### Written exercise a
List every USB version that the receptacle connector disclosure below names.

### Reading passage
BACKGROUND OF THE INSTANT DISCLOSURE
1. Field of the Instant Disclosure
The instant disclosure relates to an electrical connector and an assembling method thereof; in particular, to a receptacle connector and an assembling method thereof.
2. Description of Related Art
Receptacle connectors are commonly used for data transmission in recent days, where one of the most popular receptacle connectors is the USB 3.0 connector. Compared to the prior versions such as the USB 1.0, 1.1, and 2.0, the USB 3.0 has a much faster data transmitting speed. Furthermore, the USB 3.0 has a lower power consumption rate and is compatible to the prior versions such as the USB 1.1 and 2.0. In terms of structural design, a standard USB 3.0 includes a plurality of differential signal contacts, a power contact, and a pair of ground contacts. According to the Taiwan patent, No. TWM391203, a wire-soldered receptacle connector is disclosed, where the receptacle connector has a plurality of first soldering cups and a plurality of second soldering cups. Furthermore, the first soldering cups and the second soldering cups are exposed by facing the opposite directions. After the transmission wires are soldered to the first soldering cups, the receptacle connector has to be flipped over for the transmission wires to be soldered to the second soldering cups. In addition, the signal wire, the power wire and the ground wire which are soldered to the differential signal contact, power contact, and the ground contact are bundled together.
SUMMARY OF THE INSTANT DISCLOSURE
The object of the instant disclosure is to provide a receptacle connector and an assembling method thereof, where the receptacle connector can be soldered more easily to a transmission wire.
The receptacle connector comprises an insulative body, a plurality of first conductive contacts, and a plurality of second conductive contacts. The insulative body has a substantially ladder-like structure arranged in an end portion thereof, and further has a plurality of first contact troughs and a plurality of second contact troughs.
The first conductive contacts are received in the insulative body, and includes a pair of first differential signal contacts. Each first conductive contact has a first fixing portion, a first contacting portion connected to one end of the first fixing portion, and a first soldering portion connected to another end of the first fixing portion. The first soldering portions are received respectively in the first contact troughs.

### Information given
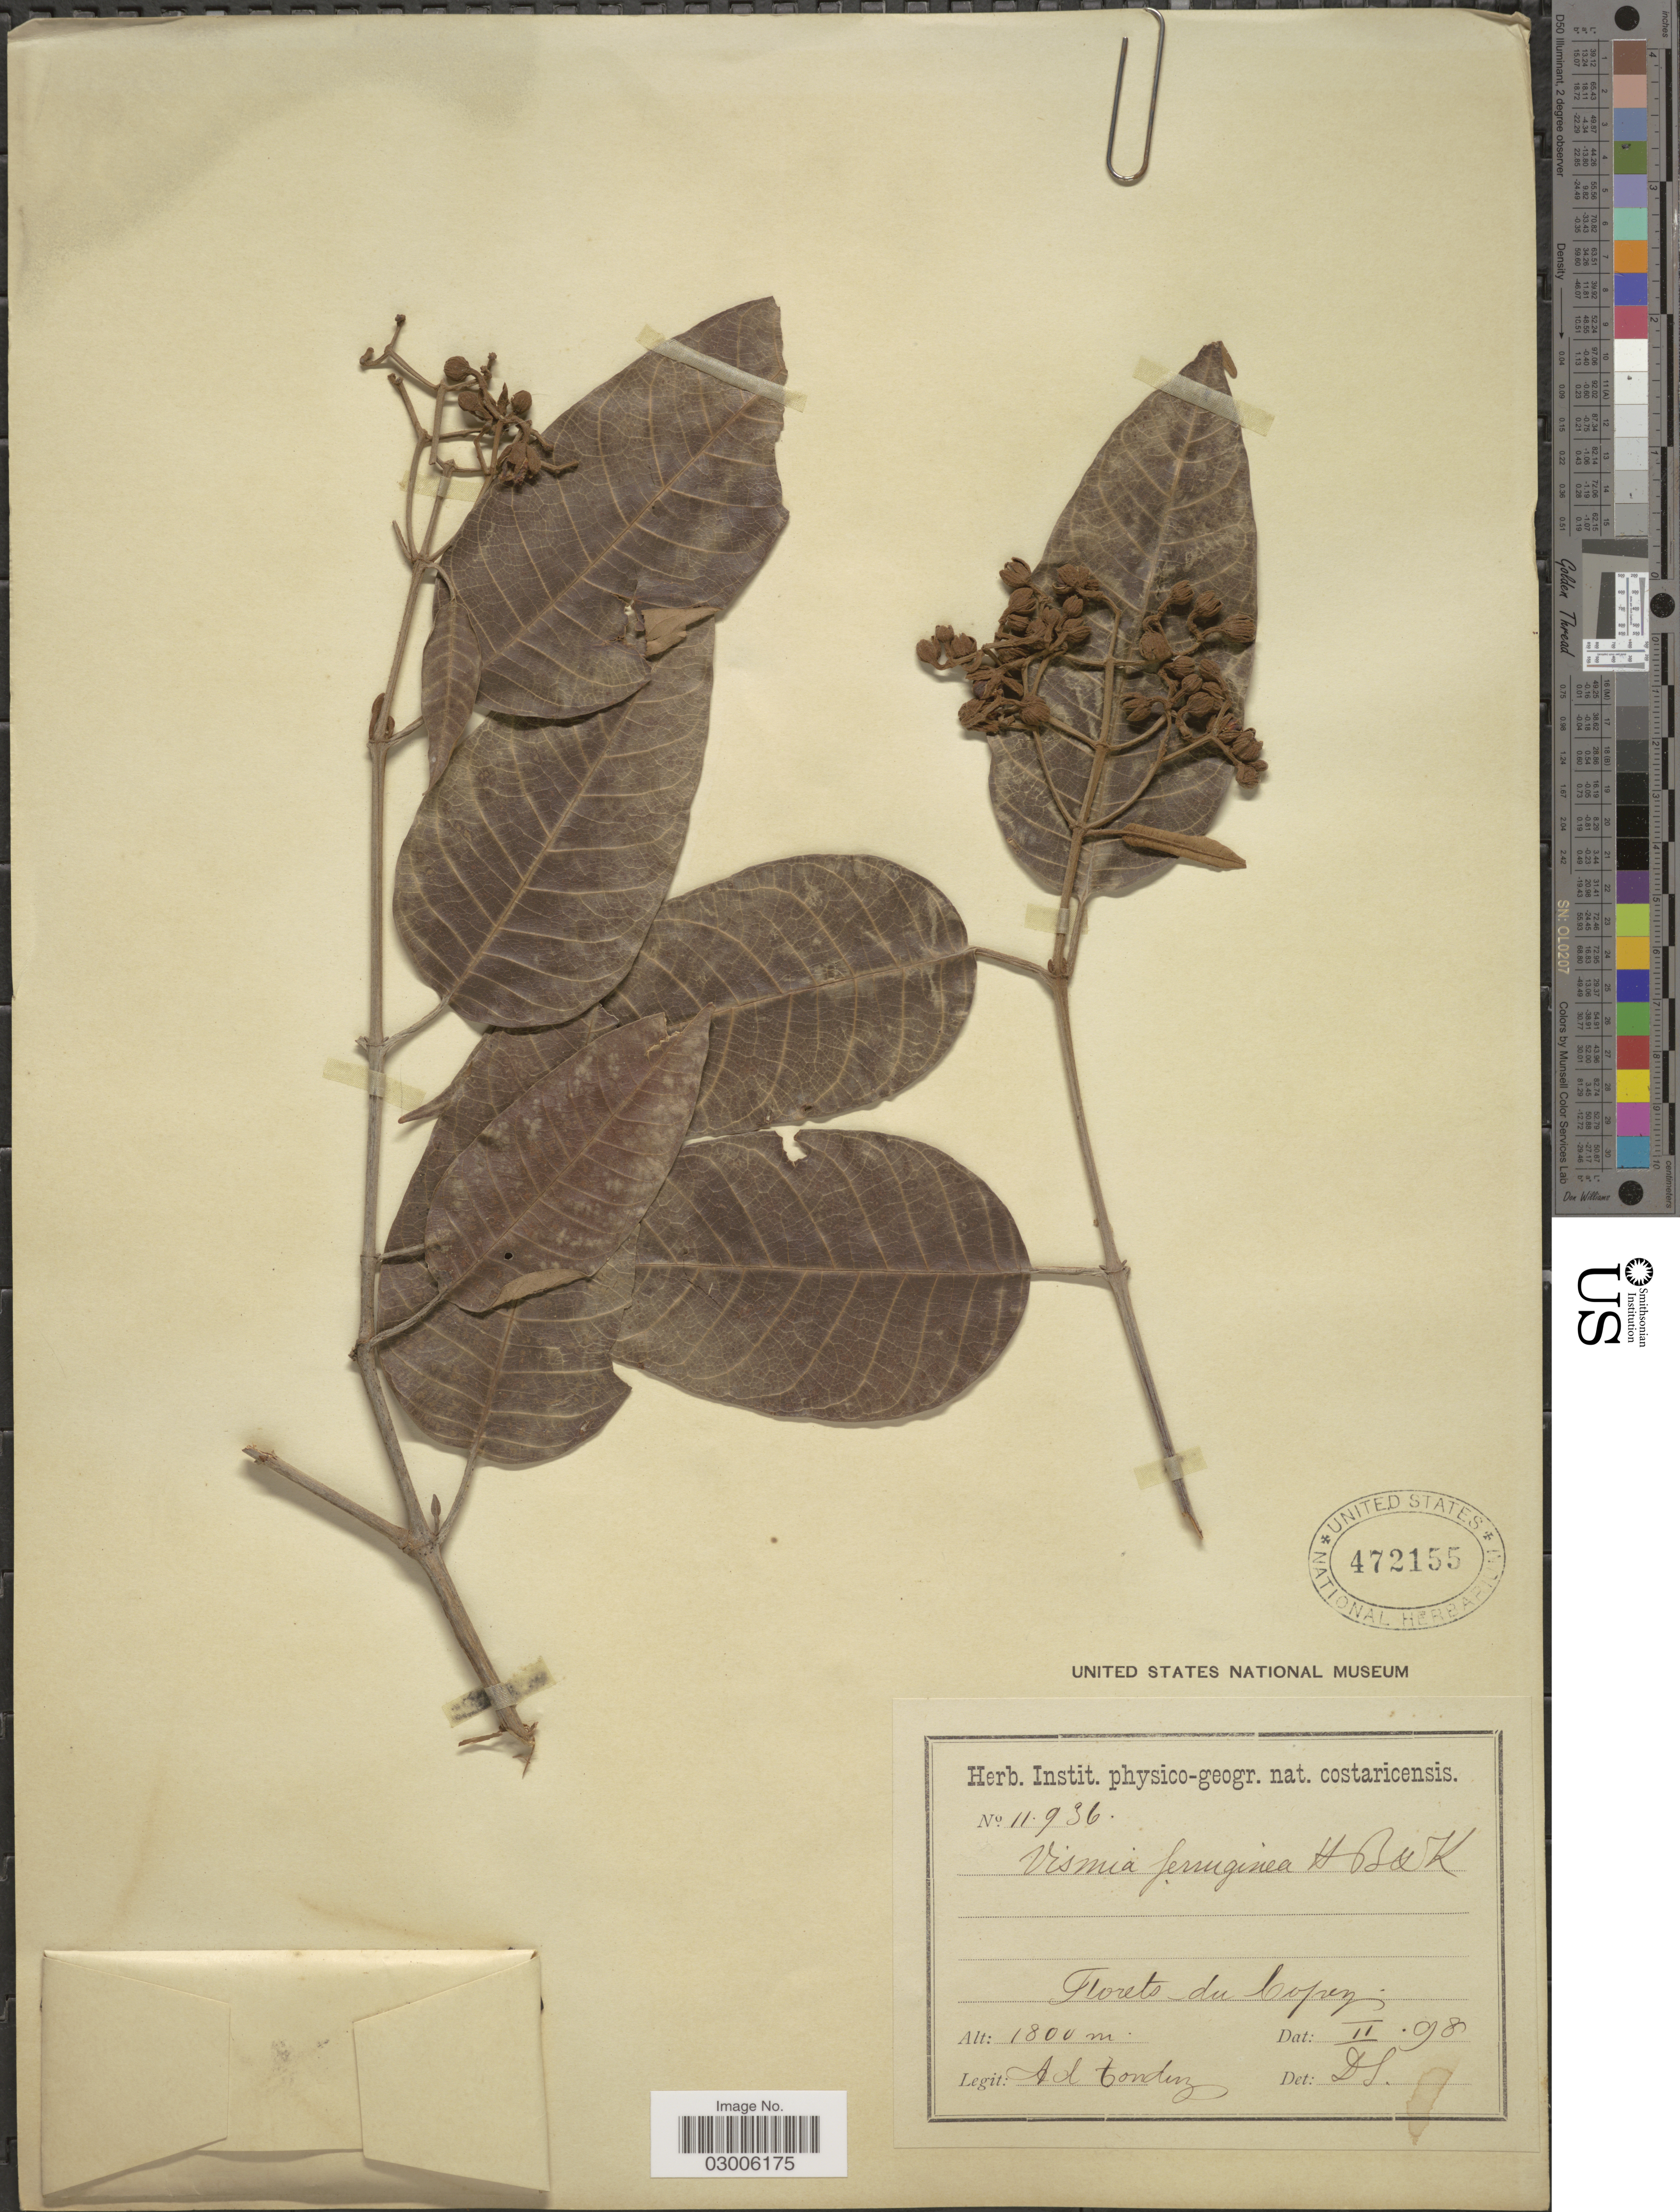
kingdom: Plantae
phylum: Tracheophyta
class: Magnoliopsida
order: Malpighiales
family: Hypericaceae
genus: Vismia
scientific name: Vismia baccifera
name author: (L.) Triana & Planch.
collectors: A. Tonduz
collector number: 11936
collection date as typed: Transcribed d/m/y: /2/98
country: Costa Rica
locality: Forets du Copey.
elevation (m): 1800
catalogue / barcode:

### Written exercise b
Output the lines of the entries, from the line holding "family: Hypericaceae" through the last line of the entries, both included.

### Finished answer a
USB 1.0, USB 1.1, USB 2.0, USB 3.0

### Finished answer b
family: Hypericaceae
genus: Vismia
scientific name: Vismia baccifera
name author: (L.) Triana & Planch.
collectors: A. Tonduz
collector number: 11936
collection date as typed: Transcribed d/m/y: /2/98
country: Costa Rica
locality: Forets du Copey.
elevation (m): 1800
catalogue / barcode:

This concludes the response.